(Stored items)

────────────────────────────────────────

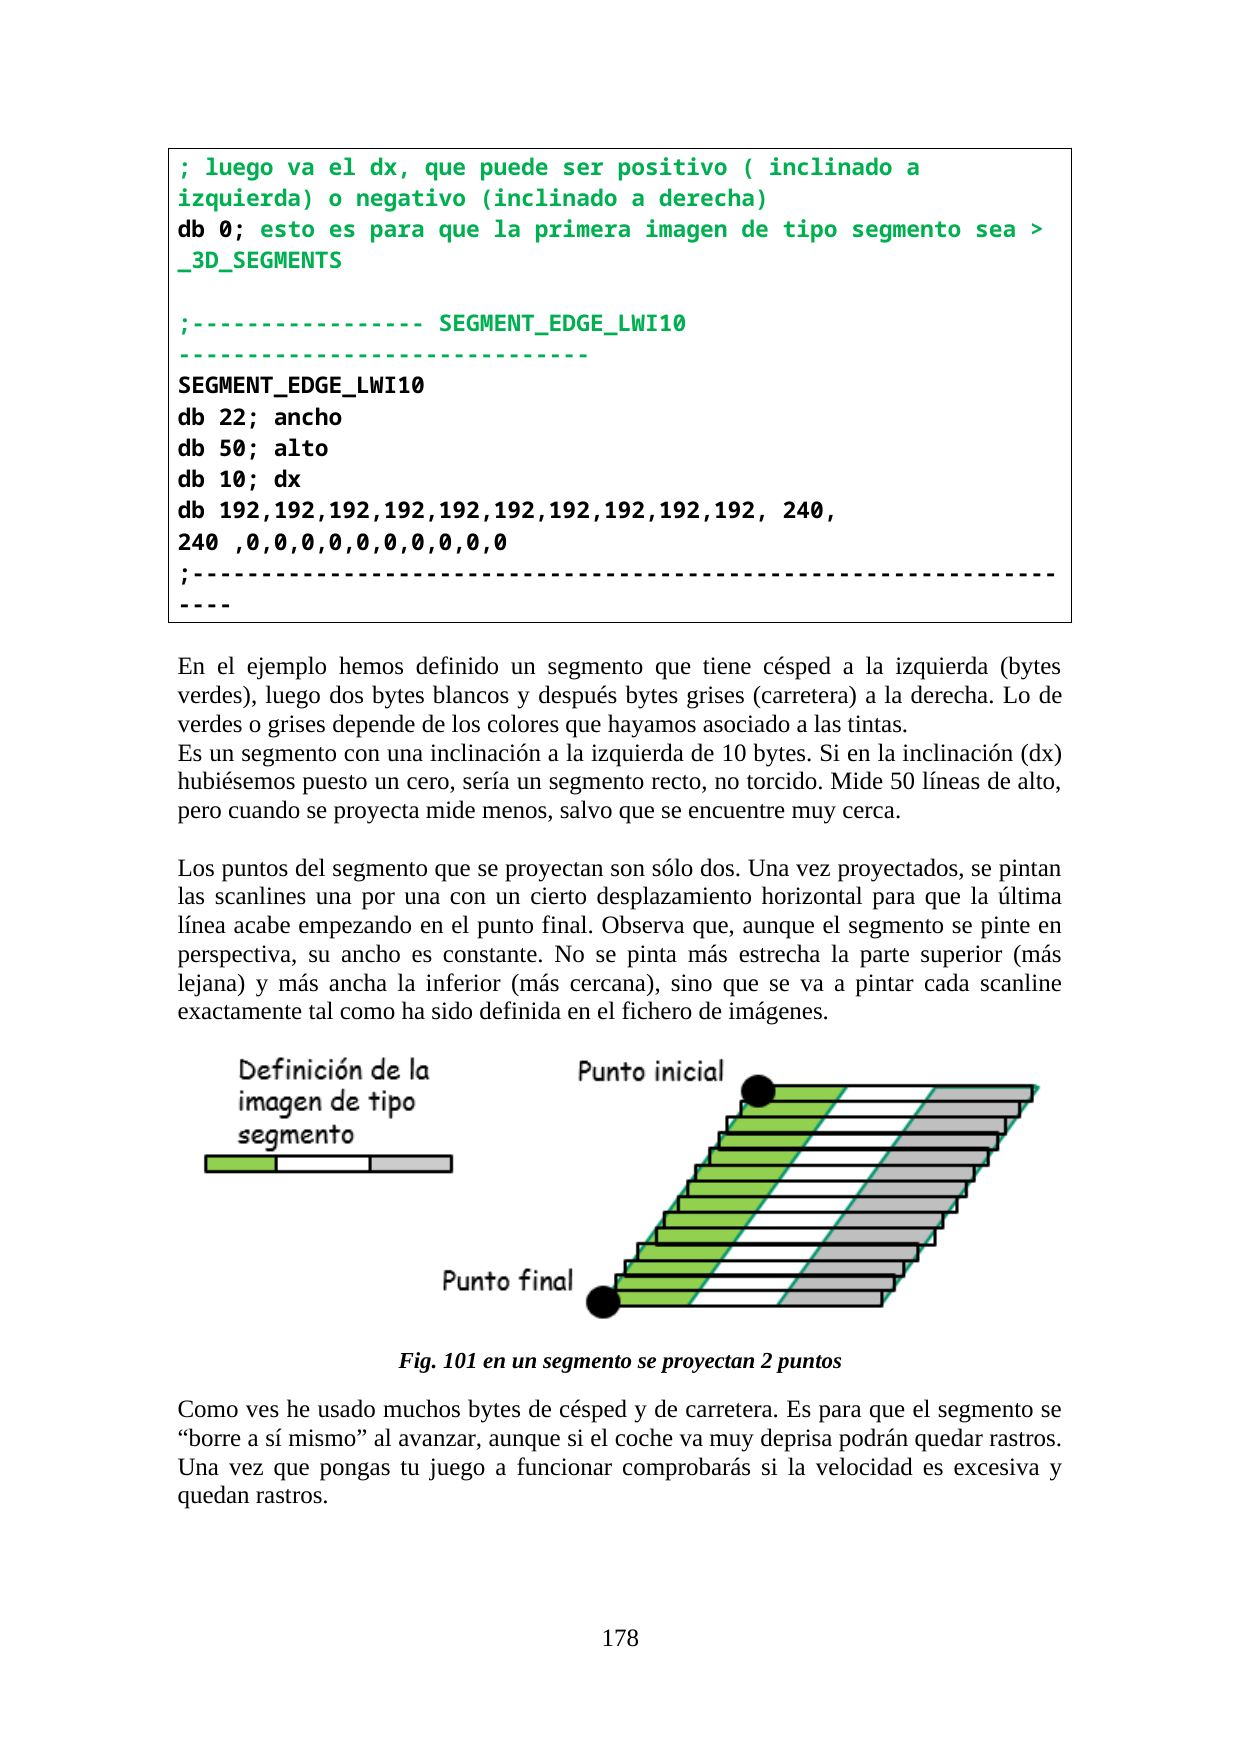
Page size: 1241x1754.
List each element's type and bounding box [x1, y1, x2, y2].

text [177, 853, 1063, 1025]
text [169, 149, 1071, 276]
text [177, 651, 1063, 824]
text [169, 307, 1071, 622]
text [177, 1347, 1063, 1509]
picture [181, 1025, 1059, 1347]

────────────────────────────────────────

The records above need to be given again exactly. Omit the pictures.

Page size: 1241x1754.
List each element's type and bounding box [x1, y1, x2, y2].

text [177, 853, 1063, 1025]
text [169, 149, 1071, 276]
text [177, 651, 1063, 824]
text [169, 307, 1071, 622]
text [177, 1347, 1063, 1509]
picture [181, 1025, 1059, 1347]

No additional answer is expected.